BLOCO DE TEXTO »
Camilla Guebur relata sua experiência em Puno— com ilhas “navegantes” feitas à mão pelo povo Uros — e Arequipa no Peru, que são regiões tão opostas quanto complementares

Tem umas viagens que são chamados… esta foi. Há tempos eu leio sobre as mulheres do povo Uros, originárias do Lago Titicaca, nas cercanias da cidade de Puno, no Peru. Suas cores, danças, casas, roupas, artesanatos. Uma matéria da Condé Nast Traveller me reacendeu a vontade. E lá fui eu – lá fomos nós, eu, você e a Vogue Brasil, com direito a um pit stop, que foi ótima surpresa, Arequipa, cidade histórica que só perde para Cusco em visitação turística no país.

O curioso é que as cidades têm propostas bastante opostas. Enquanto que em Puno os Uros mantém intactas muitas de suas tradições uma imersão decolonial. Arequipa é uma cidade colonial, com arquitetura espanhola com forte influência árabe. As duas juntas remontam a história do Peru e escrevem os capítulos atuais. São opostas e complementares e dizem muito sobre o enredo dessas Américas.

TAREFAS A CUMPRIR »
**1)** Responda com base no texto sobre Puno e Arequipa:
(a) De onde são originárias as mulheres do povo Uros?
(b) Qual cidade peruana supera Arequipa em visitação turística?
(c) Que influência marca a arquitetura espanhola de Arequipa?
**2)** Por favor, reproduza sem alterações as linhas das entradas, tudo desde o início das entradas até a linha que contém "det är viktigt", com as duas pontas incluídas. Deixe as imagens fora da resposta.

DADOS FORNECIDOS »
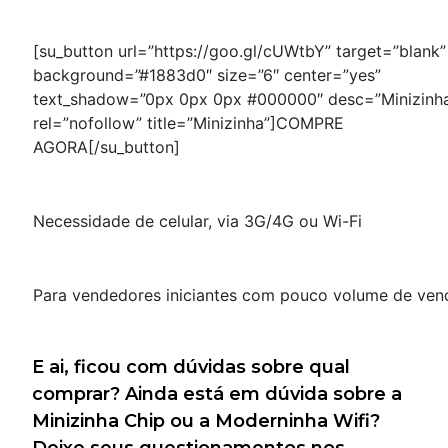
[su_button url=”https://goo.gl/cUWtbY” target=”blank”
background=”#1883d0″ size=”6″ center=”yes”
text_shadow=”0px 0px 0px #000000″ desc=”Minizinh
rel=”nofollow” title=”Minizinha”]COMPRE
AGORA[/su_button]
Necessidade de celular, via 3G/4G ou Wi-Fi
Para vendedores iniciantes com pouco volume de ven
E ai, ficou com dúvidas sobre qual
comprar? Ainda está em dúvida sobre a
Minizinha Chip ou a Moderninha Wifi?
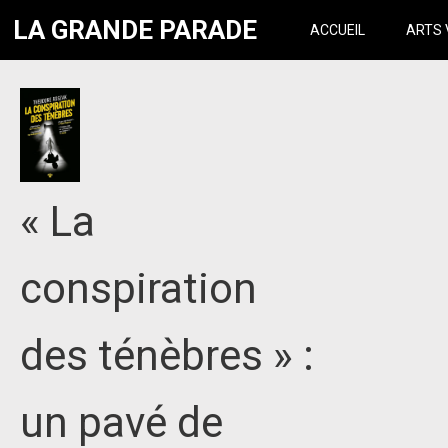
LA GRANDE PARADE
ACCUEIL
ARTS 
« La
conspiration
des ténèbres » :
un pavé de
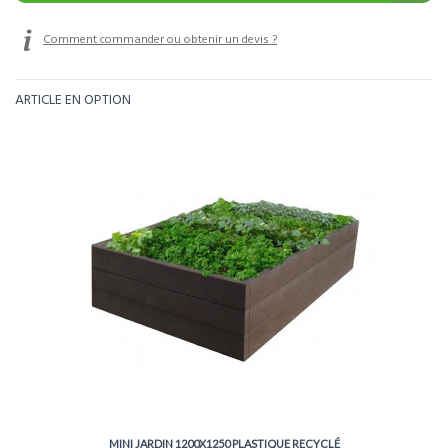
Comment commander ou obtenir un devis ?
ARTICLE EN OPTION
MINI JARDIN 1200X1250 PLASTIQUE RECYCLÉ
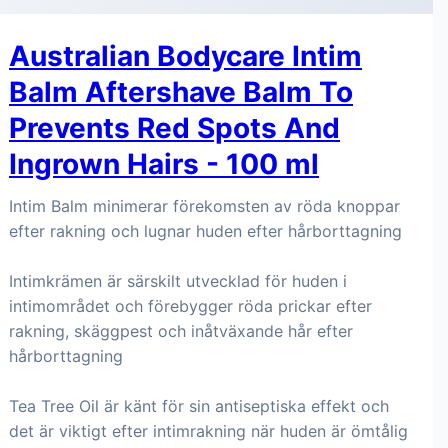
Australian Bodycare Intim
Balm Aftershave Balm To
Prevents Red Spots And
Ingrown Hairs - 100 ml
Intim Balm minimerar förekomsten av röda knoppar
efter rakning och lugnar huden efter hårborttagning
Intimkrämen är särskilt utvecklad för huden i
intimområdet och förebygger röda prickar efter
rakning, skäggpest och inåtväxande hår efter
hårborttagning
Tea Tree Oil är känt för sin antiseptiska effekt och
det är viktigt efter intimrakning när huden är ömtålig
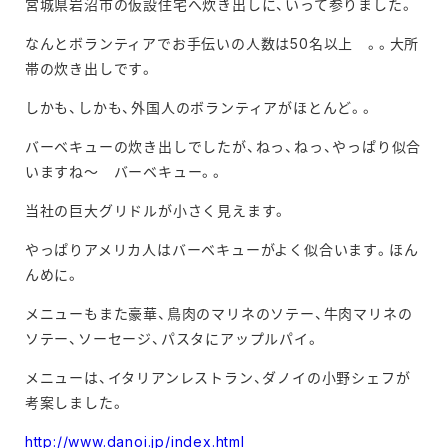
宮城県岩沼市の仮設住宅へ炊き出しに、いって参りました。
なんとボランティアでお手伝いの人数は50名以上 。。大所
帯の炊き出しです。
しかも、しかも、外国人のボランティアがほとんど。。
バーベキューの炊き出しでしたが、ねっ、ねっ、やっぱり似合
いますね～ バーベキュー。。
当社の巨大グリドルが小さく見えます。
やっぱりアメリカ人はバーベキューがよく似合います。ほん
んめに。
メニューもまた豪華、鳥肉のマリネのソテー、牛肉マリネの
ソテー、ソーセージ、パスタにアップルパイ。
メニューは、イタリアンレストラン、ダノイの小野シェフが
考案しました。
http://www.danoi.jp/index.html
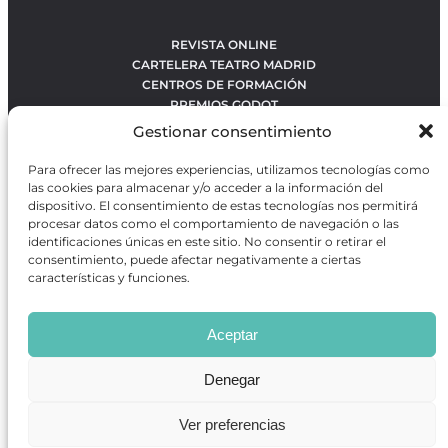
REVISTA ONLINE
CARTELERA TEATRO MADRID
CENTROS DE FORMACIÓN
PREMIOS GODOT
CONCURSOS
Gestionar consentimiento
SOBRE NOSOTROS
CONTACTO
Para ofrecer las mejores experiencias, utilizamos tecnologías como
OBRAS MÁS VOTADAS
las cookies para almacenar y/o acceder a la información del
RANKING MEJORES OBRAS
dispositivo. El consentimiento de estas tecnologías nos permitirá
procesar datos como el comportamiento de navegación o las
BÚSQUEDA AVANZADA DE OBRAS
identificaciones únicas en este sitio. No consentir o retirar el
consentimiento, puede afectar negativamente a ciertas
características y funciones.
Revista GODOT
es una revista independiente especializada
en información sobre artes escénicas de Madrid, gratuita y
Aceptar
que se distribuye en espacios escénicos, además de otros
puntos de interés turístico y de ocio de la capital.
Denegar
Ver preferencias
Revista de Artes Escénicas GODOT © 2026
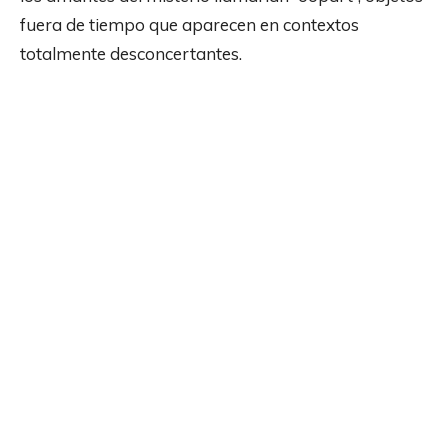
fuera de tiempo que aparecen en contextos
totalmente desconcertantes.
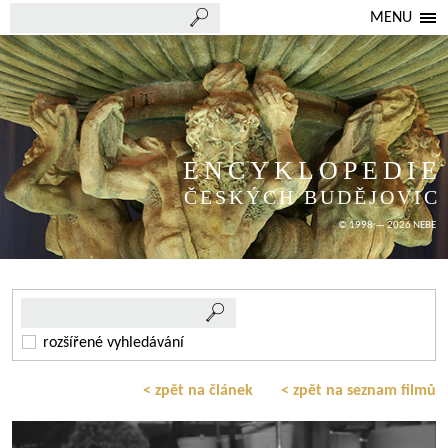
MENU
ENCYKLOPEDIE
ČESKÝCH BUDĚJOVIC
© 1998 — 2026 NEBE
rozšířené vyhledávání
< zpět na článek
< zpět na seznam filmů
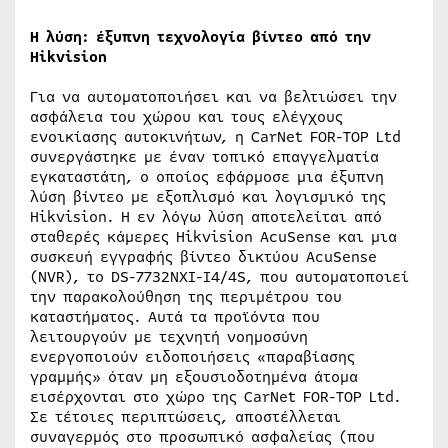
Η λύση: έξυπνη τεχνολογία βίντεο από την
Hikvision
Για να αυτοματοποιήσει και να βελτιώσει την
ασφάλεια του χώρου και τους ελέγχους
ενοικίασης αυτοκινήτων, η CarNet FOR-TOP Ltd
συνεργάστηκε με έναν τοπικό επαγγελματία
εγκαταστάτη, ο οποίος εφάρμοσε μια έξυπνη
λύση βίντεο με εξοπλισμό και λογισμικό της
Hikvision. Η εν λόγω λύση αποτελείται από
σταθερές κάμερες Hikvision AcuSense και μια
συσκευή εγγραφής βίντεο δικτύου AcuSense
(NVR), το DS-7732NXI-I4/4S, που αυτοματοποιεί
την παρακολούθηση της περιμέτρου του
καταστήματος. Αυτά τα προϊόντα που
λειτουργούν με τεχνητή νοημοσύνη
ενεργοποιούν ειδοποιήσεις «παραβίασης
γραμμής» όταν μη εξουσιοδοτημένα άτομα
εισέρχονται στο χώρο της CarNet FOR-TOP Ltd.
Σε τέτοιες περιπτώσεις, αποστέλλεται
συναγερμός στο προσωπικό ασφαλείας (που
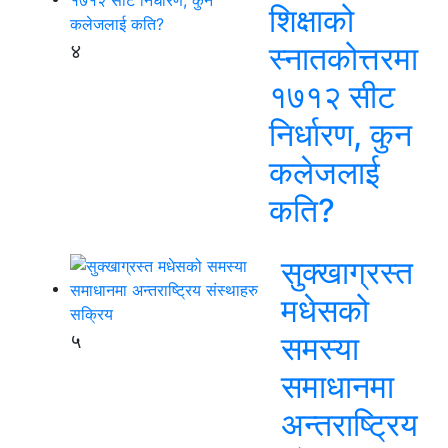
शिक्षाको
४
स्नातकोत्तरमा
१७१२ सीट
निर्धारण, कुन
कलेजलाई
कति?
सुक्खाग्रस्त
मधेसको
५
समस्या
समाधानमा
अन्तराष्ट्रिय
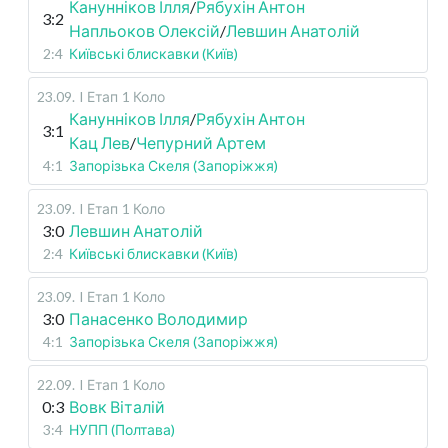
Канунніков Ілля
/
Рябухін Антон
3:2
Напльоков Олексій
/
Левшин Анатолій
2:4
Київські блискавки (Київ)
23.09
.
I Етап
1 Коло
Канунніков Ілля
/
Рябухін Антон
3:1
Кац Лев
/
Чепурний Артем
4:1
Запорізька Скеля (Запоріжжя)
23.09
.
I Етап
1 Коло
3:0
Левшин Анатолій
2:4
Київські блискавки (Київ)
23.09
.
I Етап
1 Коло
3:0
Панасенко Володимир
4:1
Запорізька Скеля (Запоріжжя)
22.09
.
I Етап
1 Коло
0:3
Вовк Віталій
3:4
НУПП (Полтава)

RESULTADOS DAS TAREFAS »
**1)**
(a) Do Lago Titicaca, nas cercanias da cidade de Puno, no Peru.
(b) Cusco.
(c) Uma forte influência árabe.

**2)**
[su_button url=”https://goo.gl/cUWtbY” target=”blank”
background=”#1883d0″ size=”6″ center=”yes”
text_shadow=”0px 0px 0px #000000″ desc=”Minizinh
rel=”nofollow” title=”Minizinha”]COMPRE
AGORA[/su_button]
Necessidade de celular, via 3G/4G ou Wi-Fi
Para vendedores iniciantes com pouco volume de ven
E ai, ficou com dúvidas sobre qual
comprar? Ainda está em dúvida sobre a
Minizinha Chip ou a Moderninha Wifi?
LA GRANDE PARADE
ACCUEIL
ARTS 
« La
conspiration
des ténèbres » :
un pavé de
Comment commander ou obtenir un devis ?
ARTICLE EN OPTION
MINI JARDIN 1200X1250 PLASTIQUE RECYCLÉ
Australian Bodycare Intim
Balm Aftershave Balm To
Prevents Red Spots And
Ingrown Hairs - 100 ml
Intim Balm minimerar förekomsten av röda knoppar
efter rakning och lugnar huden efter hårborttagning
Intimkrämen är särskilt utvecklad för huden i
intimområdet och förebygger röda prickar efter
rakning, skäggpest och inåtväxande hår efter
hårborttagning
Tea Tree Oil är känt för sin antiseptiska effekt och
det är viktigt efter intimrakning när huden är ömtålig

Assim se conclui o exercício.